ACTIVITY: Within the listing below, the lines to output run from the one containing "носят исключительно информационный" through the one containing "Connect (Коннект) T24"; copy them exactly and nothing else.

(STORED DATA)

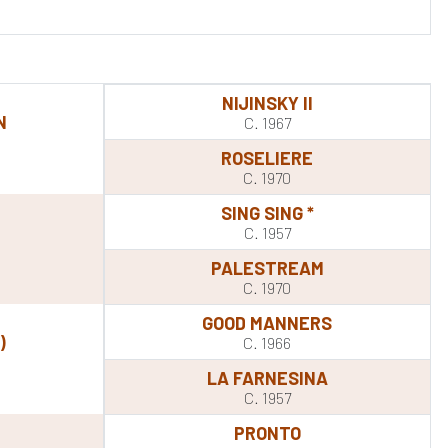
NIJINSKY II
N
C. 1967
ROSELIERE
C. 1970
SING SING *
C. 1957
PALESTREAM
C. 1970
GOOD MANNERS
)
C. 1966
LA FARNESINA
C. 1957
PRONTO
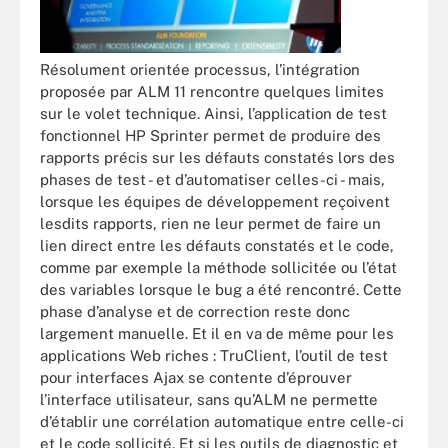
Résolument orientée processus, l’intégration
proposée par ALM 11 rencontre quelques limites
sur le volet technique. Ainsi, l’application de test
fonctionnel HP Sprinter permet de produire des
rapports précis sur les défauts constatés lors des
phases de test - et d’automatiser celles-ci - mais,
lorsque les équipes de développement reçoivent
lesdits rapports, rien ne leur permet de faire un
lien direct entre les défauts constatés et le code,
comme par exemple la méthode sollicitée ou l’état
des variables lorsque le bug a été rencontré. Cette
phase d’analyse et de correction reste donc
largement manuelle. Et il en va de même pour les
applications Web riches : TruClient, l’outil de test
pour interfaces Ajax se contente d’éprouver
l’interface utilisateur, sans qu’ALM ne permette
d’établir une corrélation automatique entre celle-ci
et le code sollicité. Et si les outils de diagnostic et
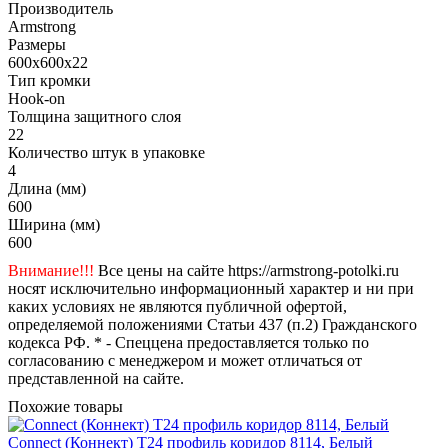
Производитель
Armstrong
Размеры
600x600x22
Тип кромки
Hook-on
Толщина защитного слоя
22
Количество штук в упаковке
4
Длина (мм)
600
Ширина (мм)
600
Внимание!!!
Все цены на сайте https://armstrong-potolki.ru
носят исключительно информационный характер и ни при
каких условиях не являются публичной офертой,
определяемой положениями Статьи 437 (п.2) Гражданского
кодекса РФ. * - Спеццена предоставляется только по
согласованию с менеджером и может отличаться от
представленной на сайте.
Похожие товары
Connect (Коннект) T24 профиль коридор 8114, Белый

(End STORED DATA)
(STORED DATA)

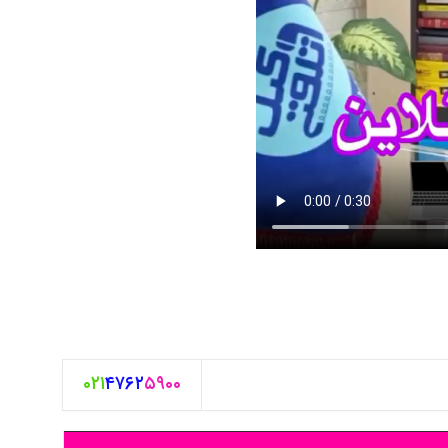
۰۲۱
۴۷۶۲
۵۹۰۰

(End STORED DATA)
(STORED DATA)

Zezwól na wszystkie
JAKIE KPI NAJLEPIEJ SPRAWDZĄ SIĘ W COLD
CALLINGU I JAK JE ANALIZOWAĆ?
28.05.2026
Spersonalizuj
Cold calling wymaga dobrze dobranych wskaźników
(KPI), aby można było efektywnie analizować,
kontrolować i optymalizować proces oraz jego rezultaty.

(End STORED DATA)

EXERCISE OUTPUT:
носят исключительно информационный характер и ни при
каких условиях не являются публичной офертой,
определяемой положениями Статьи 437 (п.2) Гражданского
кодекса РФ. * - Спеццена предоставляется только по
согласованию с менеджером и может отличаться от
представленной на сайте.
Похожие товары
Connect (Коннект) T24 профиль коридор 8114, Белый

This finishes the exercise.